Question

A pure capacitor is connected to an AC circuit. The power factor of the circuit will be
(A) $ 1 $
(B) Infinity
(C) Zero
(D) $ 0.5 $

Answer 1

Hint : To solve this question, we have to use the formula for the power factor of an AC circuit. For that we need to find out the phase, which has to be substituted in the formula to get the final answer.

Formula used: The formula which is used to solve this question is given by
 $ \varphi = {\tan ^{ - 1}}\left( {\dfrac{{{X_L} - {X_C}}}{R}} \right) $
 $ PF = \cos \varphi $
Here $ \varphi $ is the phase of the current with respect to voltage, $ {X_L} $ is the inductive reactance, $ {X_C} $ is the capacitive reactance, $ R $ is the resistance, and $ PF $ is the power factor.
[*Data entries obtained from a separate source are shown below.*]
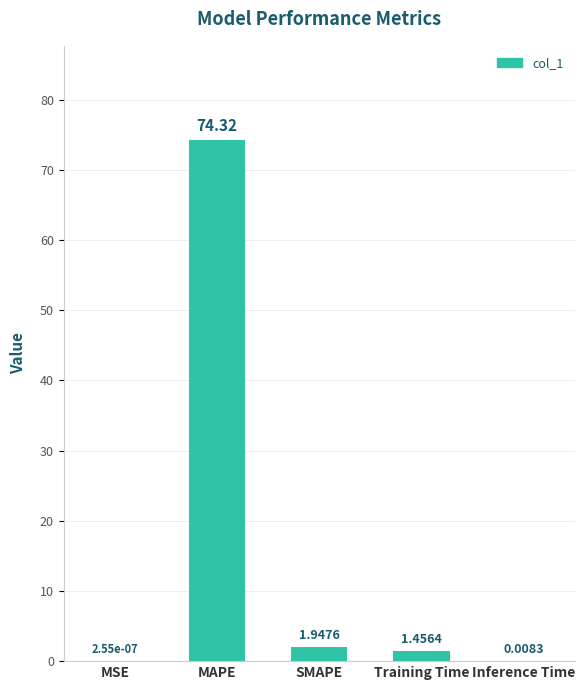

What is the sum of all values?

77.7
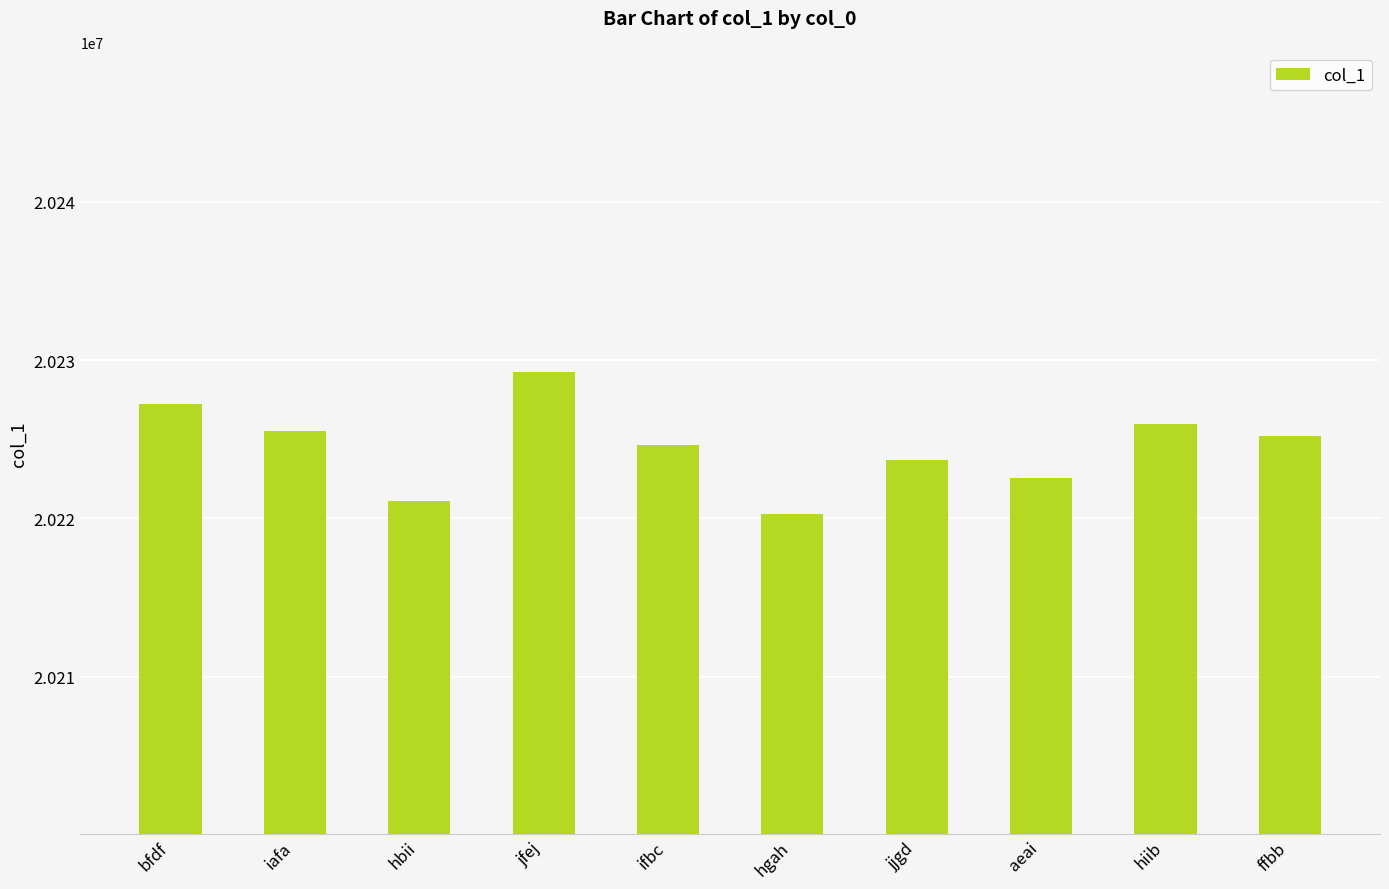

Which label corresponds to the largest value in the chart?

jfej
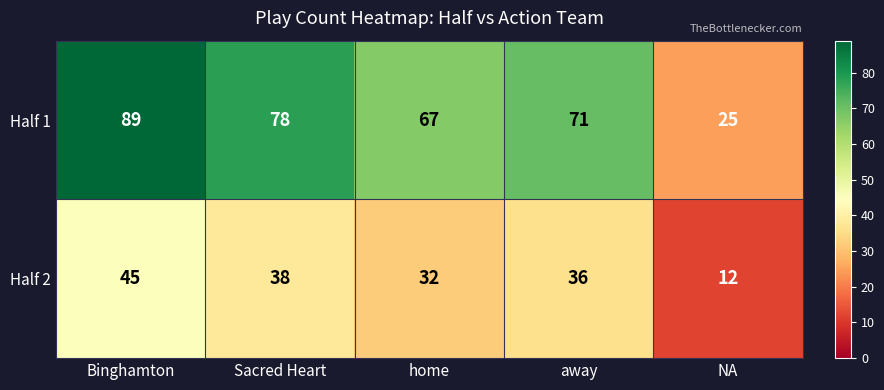

Which series changed the most between home and NA?

Half 1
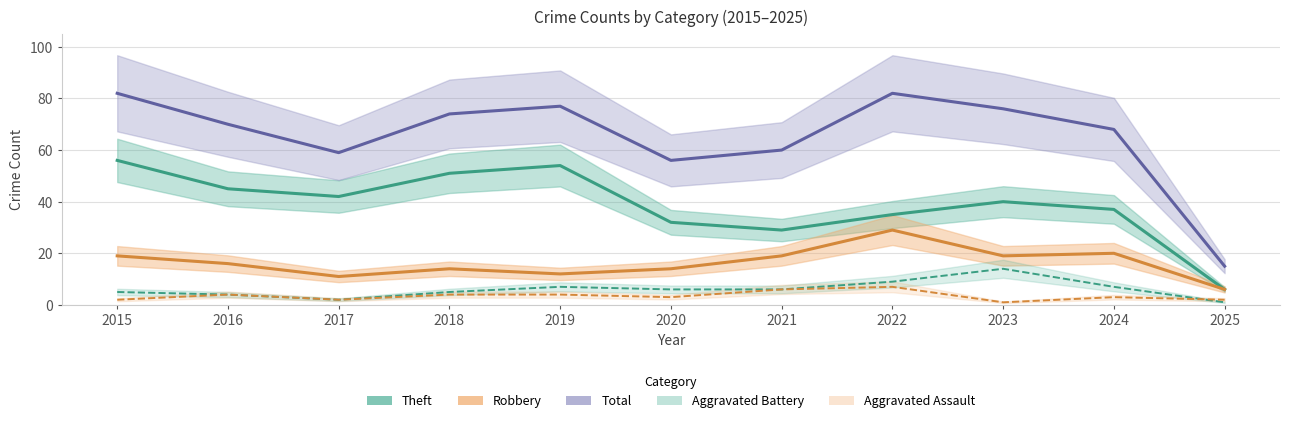

What is the sum of all Robbery values?

179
Complete step by step answer
An AC circuit is made up of three elements. These three elements are; the resistor, the inductor, and the capacitor. When any of these is present in an AC circuit individually, then the prefix pure is used behind that element. Therefore a pure capacitor means that we have a capacitance only in our AC circuit. Now, we know that the phase of an AC circuit is given by
 $ \varphi = {\tan ^{ - 1}}\left( {\dfrac{{{X_L} - {X_C}}}{R}} \right) $
We know that $ {X_L} = \omega L $ , $ {X_C} = \dfrac{1}{{\omega C}} $ . Substituting these above, we get
 $ \varphi = {\tan ^{ - 1}}\left( {\dfrac{{\omega L - \dfrac{1}{{\omega C}}}}{R}} \right) $
 $ \varphi = {\tan ^{ - 1}}\left( {\dfrac{{{\omega ^2}LC - 1}}{{\omega CR}}} \right) $
As the circuit is pure capacitive, so we have $ L = R = 0 $ . Substituting these above, we get
 $ \varphi = {\tan ^{ - 1}}\left( {\dfrac{{{\omega ^2}\left( 0 \right)C - 1}}{{\omega \left( 0 \right)\left( 0 \right)}}} \right) $
 $ \Rightarrow \varphi = {\tan ^{ - 1}}\left( { - \infty } \right) $
We know that $ {\tan ^{ - 1}}\left( { - \infty } \right) = - \dfrac{\pi }{2} $ . Therefore the phase is
 $ \varphi = - \dfrac{\pi }{2} $ (1)
Now, the power factor of the AC circuit is equal to the cosine of the phase, that is,
 $ PF = \cos \varphi $
From (1)
 $ PF = \cos \left( { - \dfrac{\pi }{2}} \right) $
 $ \Rightarrow PF = 0 $
Thus, the power factor of the given AC circuit is equal to zero.
Hence, the correct answer is option C.

Note
We could also attempt this question by drawing the phase diagram of this circuit. From that we could directly get the phase of the circuit from which the power factor of the circuit would be evaluated.